New Jersey Agoraphobe Loses Licensing Protest

     (CN) – A woman who suffers from severe anxiety was not a victim of discrimination when the New Jersey license bureau required her to appear to have her photo taken, a state appeals court ruled.
     Robin Wojtkowiak wrote to the Motor Vehicle Commission before her license expired in 2006. She claimed to suffer from agoraphobia, the fear of being in crowds or public places.
     She stated that her local MVC branch had closed, and she asked that she not be required to travel outside of her 5-mile “safety zone” to renew her license.
     The MVC declined, but it offered her transportation for the disabled. It cited the immobility of its Enhanced Digital Drivers’ License system, which requires drivers to pose in a certain way so the system can compare the photo to those in its database in search of duplicates. The digital photo is then embedded into the license in order to prevent forgery.
     Wojtkowiak wrote to the MVC again in 2012, asking again for the waiver and stating that she had been driving with an expired license for six years. She also produced a letter from her doctor explaining that Wojtkowiak has no trouble driving but “gets uncomfortable and anxious when out of her comfort zone.”

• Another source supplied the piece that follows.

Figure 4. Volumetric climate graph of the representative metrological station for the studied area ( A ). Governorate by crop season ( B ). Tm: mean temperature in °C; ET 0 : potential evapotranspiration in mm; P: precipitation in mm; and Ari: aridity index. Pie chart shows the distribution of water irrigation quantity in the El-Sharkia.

     MVC again declined, but offered to schedule her into an office as the first appointment of the day and to expedite her visit.

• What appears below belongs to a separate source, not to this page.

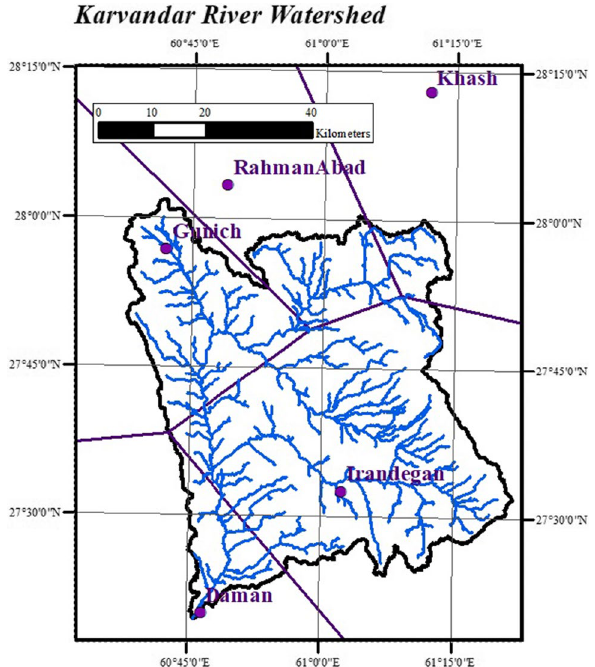
Fig. 9 Location of rain gauge stations and Thiessen polygons on physiographic model of Karvandar River watershed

     Wojtkowiak filed a discrimination lawsuit against the MVC with the Division on Civil Rights. The division ruled in the MVC’s favor, citing its efforts to accommodate Wojtkowiak.
     On appeal, a three-judge panel of the New Jersey Appellate Division came to the same conclusion on Jan. 2 in a decision written by Judge George S. Leone.
     He stated that while agoraphobia is a disability, Wojtkowiak did not present specific evidence of how it affects her.
     “The doctor’s failure to explain what definition he was applying to complainant compromises her ability to show the unreasonableness of the MVC’s accommodations, such as allowing her to appear outside normal business hours, when crowds are absent,” Leone wrote.
     He added that the doctor did not explain why Wojtkowiak could travel within five miles but not further, and why she could not be transported by another driver.
     Leone’s opinion stated that Wojtkowiak was free to continue to seek accommodation by the MVC, as long as her request is accompanied by “materially different expert medical evidence.”